After returning home from his appearance on The Tonight Show, Mr. Francks received a call from Alan Jay Lerner asking him to return to New York at the behest of Katharine Hepburn. She wanted him to appear in her first musical production, Coco, on Broadway.

"Tell Kate I'm not coming."

"I'm not gonna tell Kate," Mr. Lerner sputtered. "She's going to be very unhappy. She loves you." Despite the compliment, Mr. Francks remained unmoved. He'd temporarily had enough of U.S. politics.

During the 1970s, while Mr. Franks lived on the reserve, the Cree chief King Bird Baptiste dubbed him Iron Buffalo. The name means someone who is strong, who knows where to go, and who provides well for his family. It was a name Mr. Francks felt he had to live up to. "I have to be careful … [or] I know I'm going to be called Ironic Basket Case," the 82-year-old said during a television interview.

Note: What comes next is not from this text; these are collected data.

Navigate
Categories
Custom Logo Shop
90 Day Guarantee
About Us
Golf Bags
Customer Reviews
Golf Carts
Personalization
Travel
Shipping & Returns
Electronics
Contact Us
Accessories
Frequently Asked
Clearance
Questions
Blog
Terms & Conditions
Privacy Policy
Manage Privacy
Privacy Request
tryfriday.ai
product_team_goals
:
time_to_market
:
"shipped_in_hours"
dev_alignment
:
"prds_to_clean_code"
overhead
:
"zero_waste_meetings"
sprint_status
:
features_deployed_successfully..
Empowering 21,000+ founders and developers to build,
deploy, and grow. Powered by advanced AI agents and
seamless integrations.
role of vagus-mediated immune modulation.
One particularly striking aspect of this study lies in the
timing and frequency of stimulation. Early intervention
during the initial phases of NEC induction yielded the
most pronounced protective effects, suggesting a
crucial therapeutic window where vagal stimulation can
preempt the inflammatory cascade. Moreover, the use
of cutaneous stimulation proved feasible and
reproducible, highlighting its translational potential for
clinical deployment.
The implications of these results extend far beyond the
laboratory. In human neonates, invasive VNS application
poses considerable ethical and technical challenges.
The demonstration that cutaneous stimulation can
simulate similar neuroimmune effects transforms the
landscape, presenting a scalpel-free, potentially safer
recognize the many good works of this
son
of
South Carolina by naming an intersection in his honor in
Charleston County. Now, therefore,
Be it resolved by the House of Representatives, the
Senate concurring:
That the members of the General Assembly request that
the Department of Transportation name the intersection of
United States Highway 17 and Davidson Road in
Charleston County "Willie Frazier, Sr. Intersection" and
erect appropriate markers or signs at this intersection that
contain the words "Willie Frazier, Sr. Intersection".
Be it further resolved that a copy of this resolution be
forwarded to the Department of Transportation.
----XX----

Mr. Francks's experiences living with First Nations people deepened his connection to the land and intensified his interest in environmental conservation. Consequently, he joined Greenpeace in 1979 and boarded its ship Rainbow Warrior to take part in efforts to save whales. As he became more aware of the world's environmental degradation he became outspoken. "His vocation became to proclaim the oneness of creation as a fellow earthling, and his pulpit was the performing arts," Mr. Hunter said.

In an interview Mr. Francks gave to the Catholic New Times he explained, "I think we understand that water is a gift, and if we don't have it we are going to die. So no matter what flag you wave, what book you have or what prayers you say, if you don't have a glass of water, that other stuff don't mean a thing if it ain't got that swing."

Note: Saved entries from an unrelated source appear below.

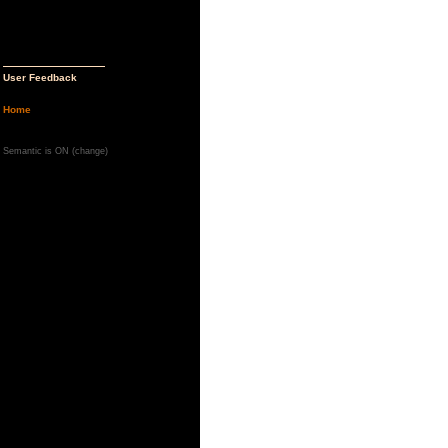
User Feedback
Home
Semantic is ON (
change
)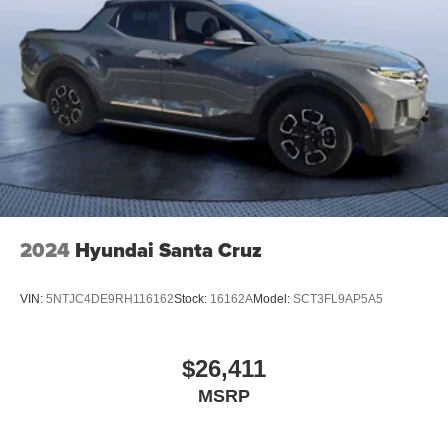
2024
Hyundai Santa Cruz
VIN:
5NTJC4DE9RH116162
Stock:
16162A
Model:
SCT3FL9AP5A5
$26,411
MSRP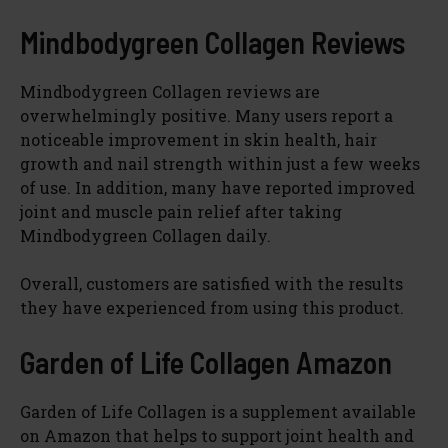
Mindbodygreen Collagen Reviews
Mindbodygreen Collagen reviews are
overwhelmingly positive. Many users report a
noticeable improvement in skin health, hair
growth and nail strength within just a few weeks
of use. In addition, many have reported improved
joint and muscle pain relief after taking
Mindbodygreen Collagen daily.
Overall, customers are satisfied with the results
they have experienced from using this product.
Garden of Life Collagen Amazon
Garden of Life Collagen is a supplement available
on Amazon that helps to support joint health and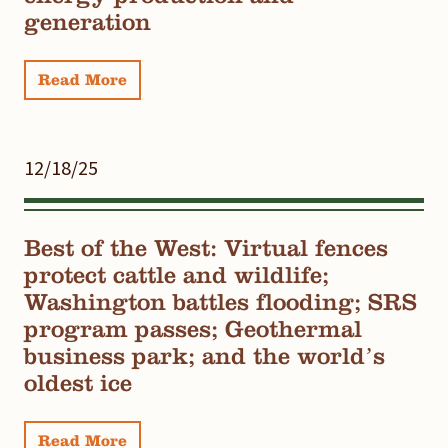
generation
Read More
12/18/25
Best of the West: Virtual fences
protect cattle and wildlife;
Washington battles flooding; SRS
program passes; Geothermal
business park; and the world’s
oldest ice
Read More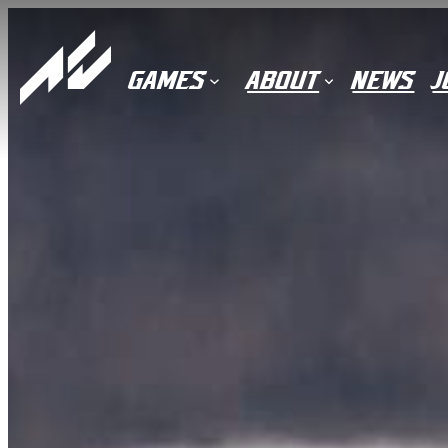
Skip
to
content
GAMES
ABOUT
NEWS
J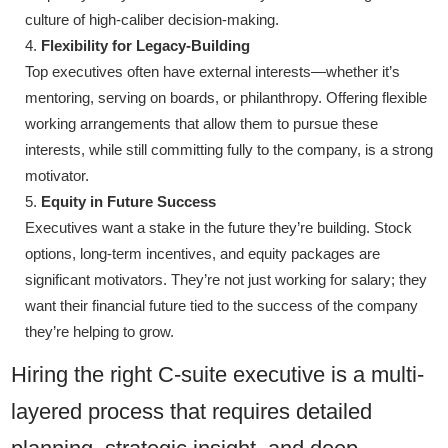
culture of high-caliber decision-making.
Flexibility for Legacy-Building
Top executives often have external interests—whether it’s
mentoring, serving on boards, or philanthropy. Offering flexible
working arrangements that allow them to pursue these
interests, while still committing fully to the company, is a strong
motivator.
Equity in Future Success
Executives want a stake in the future they’re building. Stock
options, long-term incentives, and equity packages are
significant motivators. They’re not just working for salary; they
want their financial future tied to the success of the company
they’re helping to grow.
Hiring the right C-suite executive is a multi-
layered process that requires detailed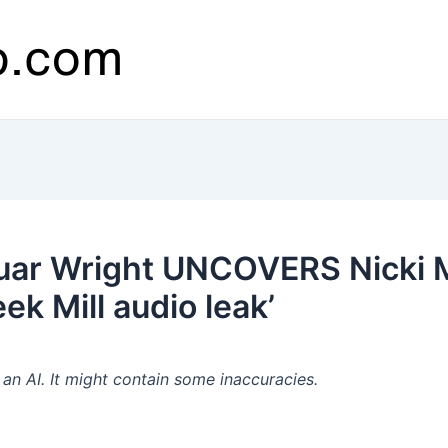
ar Wright UNCOVERS Nicki Mi
 Mill audio leak’
n AI. It might contain some inaccuracies.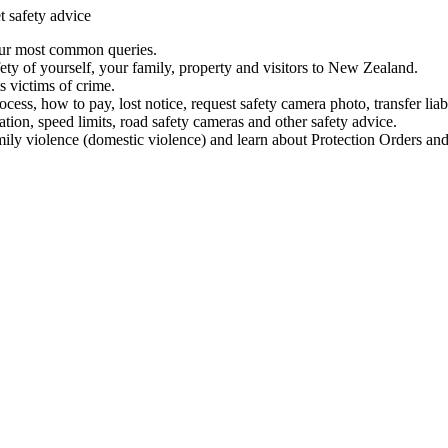
t safety advice
our most common queries.
ety of yourself, your family, property and visitors to New Zealand.
 victims of crime.
ess, how to pay, lost notice, request safety camera photo, transfer liab
ation, speed limits, road safety cameras and other safety advice.
mily violence (domestic violence) and learn about Protection Orders and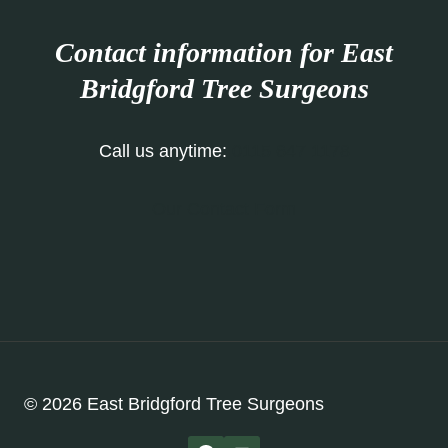
Contact information for East
Bridgford Tree Surgeons
Call us anytime:
0115 647 1178
Our Contact Form
© 2026 East Bridgford Tree Surgeons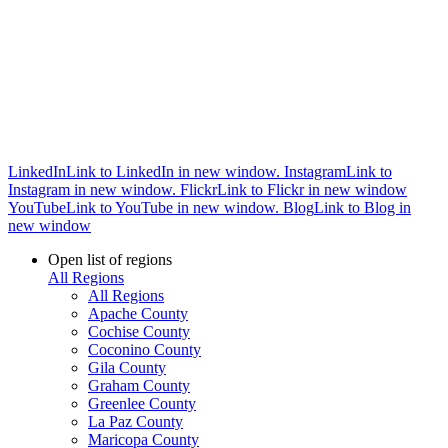
LinkedIn
Link to LinkedIn in new window.
Instagram
Link to
Instagram in new window.
Flickr
Link to Flickr in new window
YouTube
Link to YouTube in new window.
Blog
Link to Blog in
new window
Open list of regions
All Regions
All Regions
Apache County
Cochise County
Coconino County
Gila County
Graham County
Greenlee County
La Paz County
Maricopa County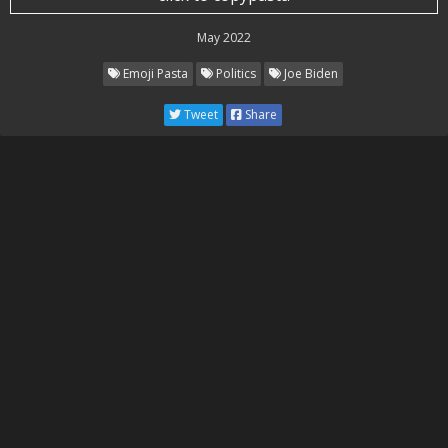
May 2022
Emoji Pasta
Politics
Joe Biden
Tweet
Share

Mr. Francks continued acting until the last year of his life. His final role was in the film The Second Time Around, which will be released this summer.

He died of cancer on April 3 at the age of 84. He is survived by his wife, Lili; sons, Trane and Rainbow Sun; daughters, Tyler and Cree Summer; eight grandchildren; and one great-grandchild.

Correction:

An earlier version of this obituary said incorrectly that his final acting project was the 2014 Netflix series Hemlock Grove. In fact, his last role was in the film The Second Time Around, as indicated in this corrected version.